◆ TASK OBJECTIVE
Reproduce the text of the records without any changes, beginning at the line that contains "Hellboy - Die goldene" and continuing through the end of the records. Leave the pictures out of your answer.

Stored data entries
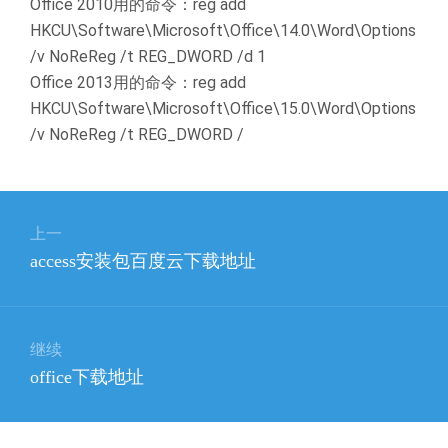
Office 2010用的命令：reg add
HKCU\Software\Microsoft\Office\14.0\Word\Options
/v NoReReg /t REG_DWORD /d 1
Office 2013用的命令：reg add
HKCU\Software\Microsoft\Office\15.0\Word\Options
/v NoReReg /t REG_DWORD /
文
上一
章
上
access安装包百度云下载地址
导
篇
航
文
章：
继续
下
office下载地址
篇
文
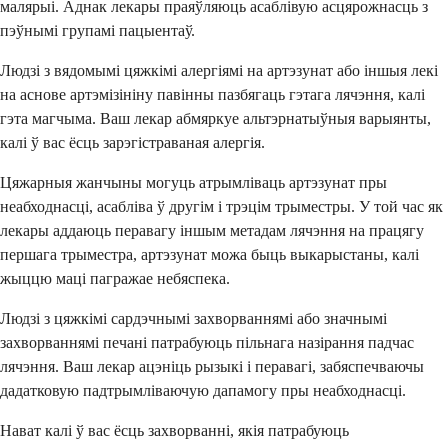
малярыі. Аднак лекары праяўляюць асаблівую асцярожнасць з
пэўнымі групамі пацыентаў.
Людзі з вядомымі цяжкімі алергіямі на артэзунат або іншыя лекі
на аснове артэмізініну павінны пазбягаць гэтага лячэння, калі
гэта магчыма. Ваш лекар абмяркуе альтэрнатыўныя варыянты,
калі ў вас ёсць зарэгістраваная алергія.
Цяжарныя жанчыны могуць атрымліваць артэзунат пры
неабходнасці, асабліва ў другім і трэцім трыместры. У той час як
лекары аддаюць перавагу іншым метадам лячэння на працягу
першага трыместра, артэзунат можа быць выкарыстаны, калі
жыццю маці пагражае небяспека.
Людзі з цяжкімі сардэчнымі захворваннямі або значнымі
захворваннямі печані патрабуюць пільнага назірання падчас
лячэння. Ваш лекар ацэніць рызыкі і перавагі, забяспечваючы
дадатковую падтрымліваючую дапамогу пры неабходнасці.
Нават калі ў вас ёсць захворванні, якія патрабуюць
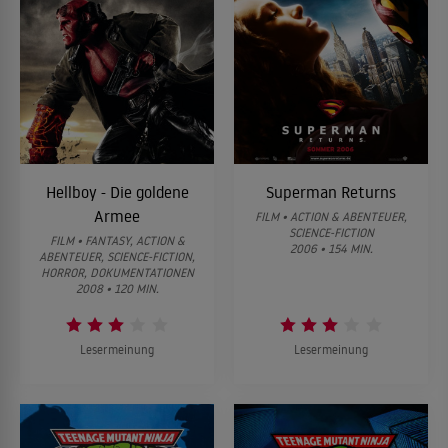
Hellboy - Die goldene
Superman Returns
Armee
FILM • ACTION & ABENTEUER,
SCIENCE-FICTION
FILM • FANTASY, ACTION &
2006 • 154 MIN.
ABENTEUER, SCIENCE-FICTION,
HORROR, DOKUMENTATIONEN
2008 • 120 MIN.
Lesermeinung
Lesermeinung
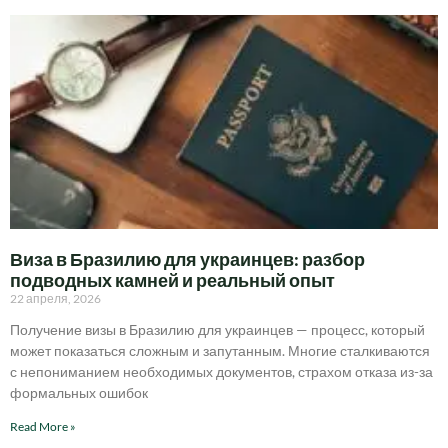
Виза в Бразилию для украинцев: разбор
подводных камней и реальный опыт
22 апреля, 2026
Получение визы в Бразилию для украинцев — процесс, который
может показаться сложным и запутанным. Многие сталкиваются
с непониманием необходимых документов, страхом отказа из-за
формальных ошибок
Read More »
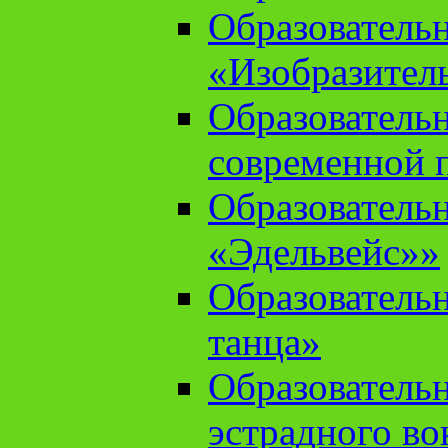
Образователь
«Изобразител
Образователь
современной 
Образователь
«Эдельвейс»»
Образователь
танца»
Образователь
эстрадного во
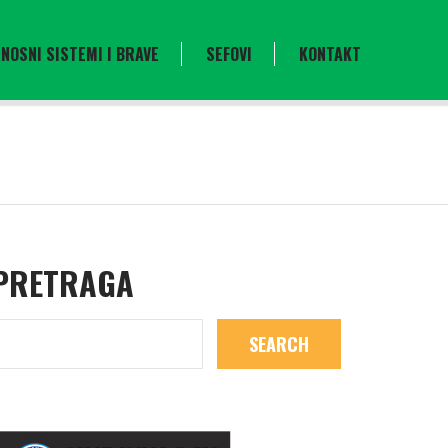
NOSNI SISTEMI I BRAVE
SEFOVI
KONTAKT
PRETRAGA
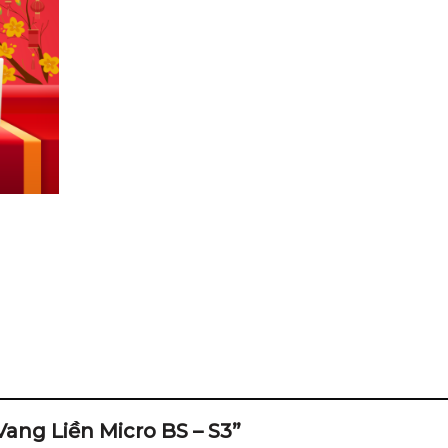
 Vang Liền Micro BS – S3”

◆ REPLY TO THE TASK
Hellboy - Die goldene
Superman Returns
Armee
FILM • ACTION & ABENTEUER,
SCIENCE-FICTION
FILM • FANTASY, ACTION &
2006 • 154 MIN.
ABENTEUER, SCIENCE-FICTION,
HORROR, DOKUMENTATIONEN
2008 • 120 MIN.
Lesermeinung
Lesermeinung
Виза в Бразилию для украинцев: разбор
подводных камней и реальный опыт
22 апреля, 2026
Получение визы в Бразилию для украинцев — процесс, который
может показаться сложным и запутанным. Многие сталкиваются
с непониманием необходимых документов, страхом отказа из-за
формальных ошибок
Read More »
Образователь
«Изобразител
Образователь
современной 
Образователь
«Эдельвейс»»
Образователь
танца»
Образователь
эстрадного во
NOSNI SISTEMI I BRAVE
SEFOVI
KONTAKT
PRETRAGA
 Vang Liền Micro BS – S3”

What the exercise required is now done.